Gibbons, on the other hand, has seized upon populist issues to advance in his political life. His Gibbons Tax Restraint initiative, which required that no tax increases could be passed by the Legislature without a two-thirds vote, was wildly popular. Even though it caused two special sessions to gain consensus on a tax increase during the 2003 Legislature, it will most likely remain the law of the land for decades to come.
Titus has been the Senate Minority Leader for the past decade. As such, she’s learned how to use every angle to try to promote her political agenda. While the Senate Democrats have been vocal on numerous issues during her tenure, they have been relegated to being spoilers or having to pick off renegade Republicans to get legislation through.
Titus is not afraid to tweak her Republican colleagues and has also not always gotten along with her fellow Democrats in the Assembly. This was never more apparent than in 2005, in her rivalry with potential gubernatorial challenger and Assembly Speaker Richard Perkins. She made sure a couple of Perkins’ bills never found their way out of the Senate.
Gibbons has flown mostly under the radar during his political career. After an uneventful stint in the Nevada Assembly (the Republicans were in the minority during his tenure), Gibbons successfully ran for Congress. During his five terms in Washington, D.C., he made few headlines and was never appointed as chairman of any committee (although he was in the running for Chair of the House Committee on Intelligence, but lost it to a more senior member).
During the 2006 primary campaign, Gibbons initially refused to directly debate his opponents and stayed away from high-profile issues. When polls showed the race tightening, however, he did emerge with a strong television buy and good performances at televised debates. Political strategists say that, although the congressman has a strong presence in front of the camera, he’s prone to miscues that give his opponents ammunition. The best way to minimize that, obviously, is to not make too many public appearances.
Conversely, Titus is at her best in a public forum. A wizard with quips and rhetorical retorts, she never gets tongue-tied and rarely strays off-message. Although she earlier came off as brash and over-confident, she has toned down her act and now appears much more thoughtful.
On the issues, both candidates are about where you would expect – Titus is pro-choice, has voted for a few tax increases and is a strong proponent of education reforms like all-day kindergarten and class-size reduction.
Gibbons is pro-life, although he does believe in abortion in cases of rape, incest or to save the life of the mother. His tax-restraint initiative nearly doomed any future tax increases in Nevada, and he’s not a big fan of the Teacher’s Union (one of Titus’ top support groups).
Early polls may show the race relatively close, but conventional wisdom gives Gibbons a strong edge for the following reasons: Northern Nevada is traditionally conservative. Even the Democrats are a bit more restrained. They will likely look for a more moderate candidate, as they did with George W. Bush…twice.

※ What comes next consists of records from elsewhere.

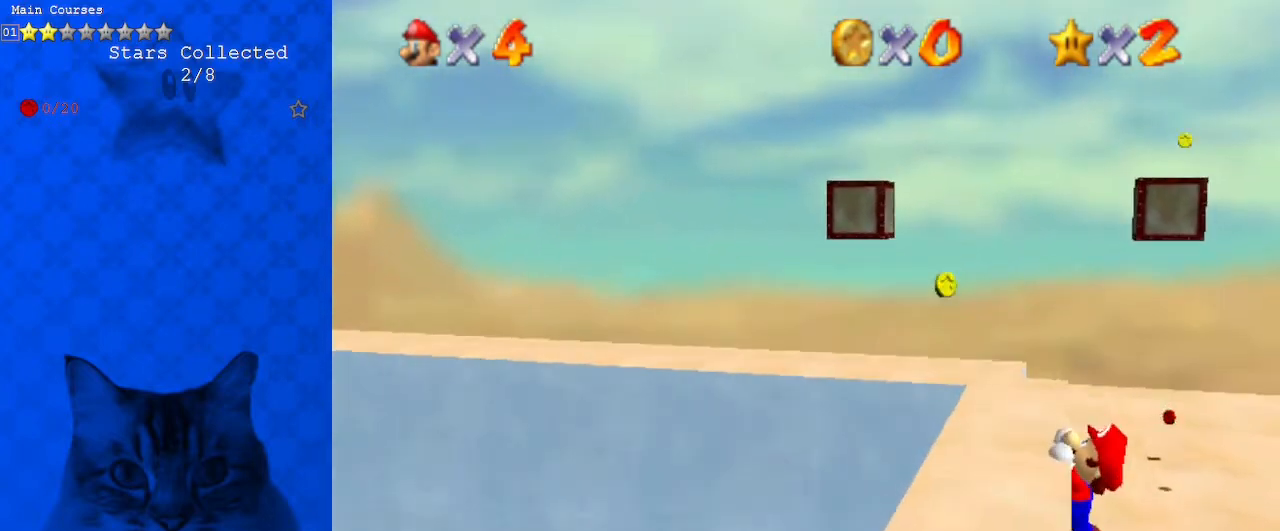
{"keys": [], "events": []}
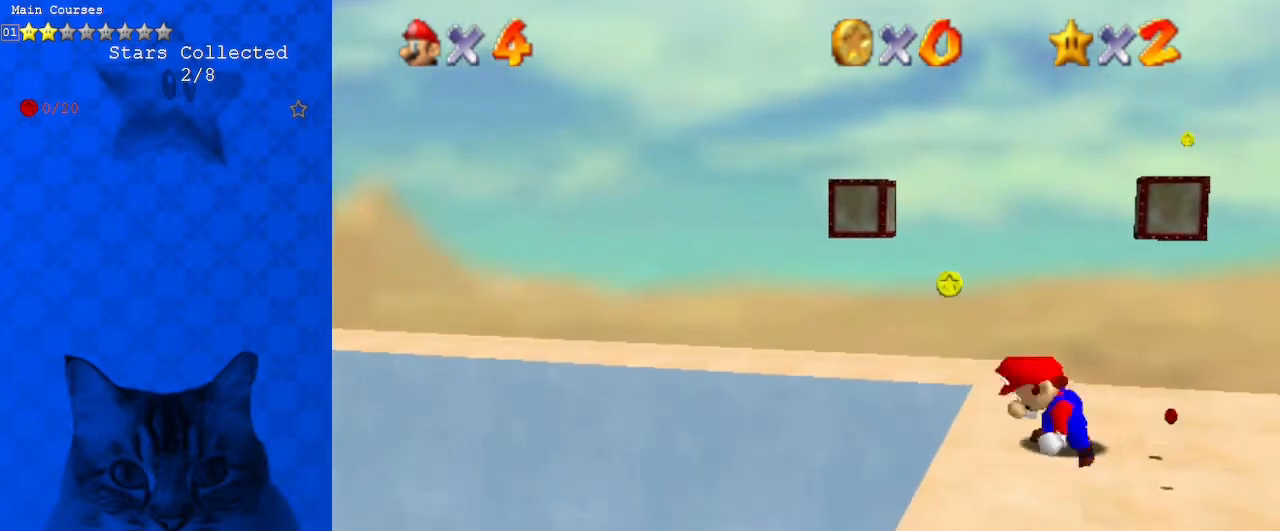
{"keys": ["shift", "up"], "events": [[267, "right", "down"], [267, "shift", "down"], [267, "up", "down"], [500, "right", "up"]]}
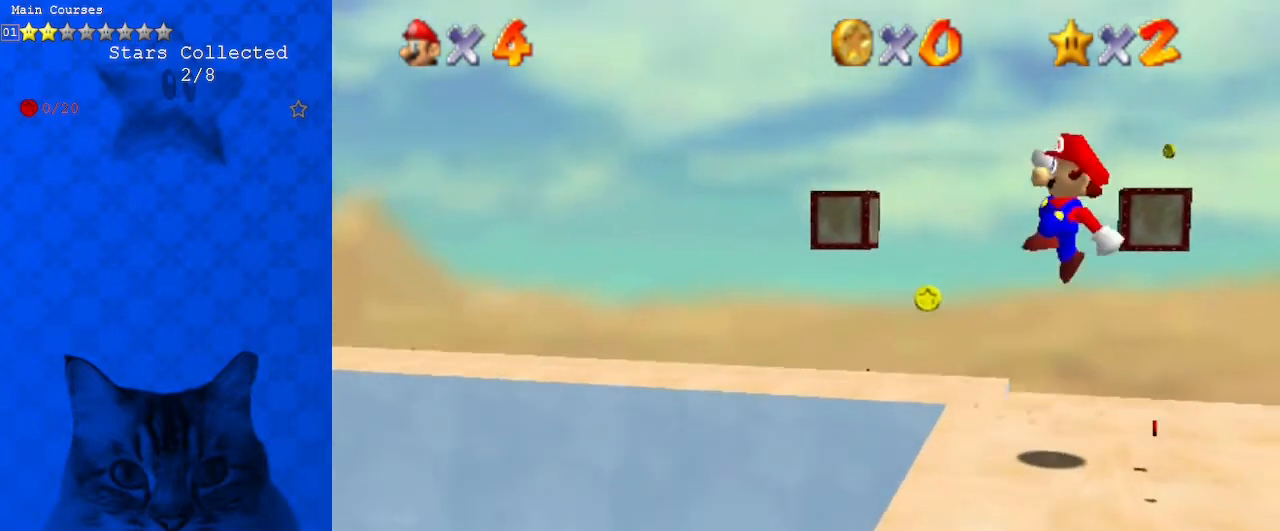
{"keys": ["left", "up"], "events": [[367, "left", "down"], [500, "shift", "up"]]}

Even if Titus were to win Clark County, it’s likely she won’t win it by much. The voter rolls are close among the parties, and she won’t get every Democrat. She then must try to break even in Northern and rural Nevada, a tall order for a politician who has been on record chastising Northern Nevadans on tax issues.
Anything can happen in an election, but mathematically, it’s going to be an uphill battle for Senator Titus to become Nevada’s first female governor.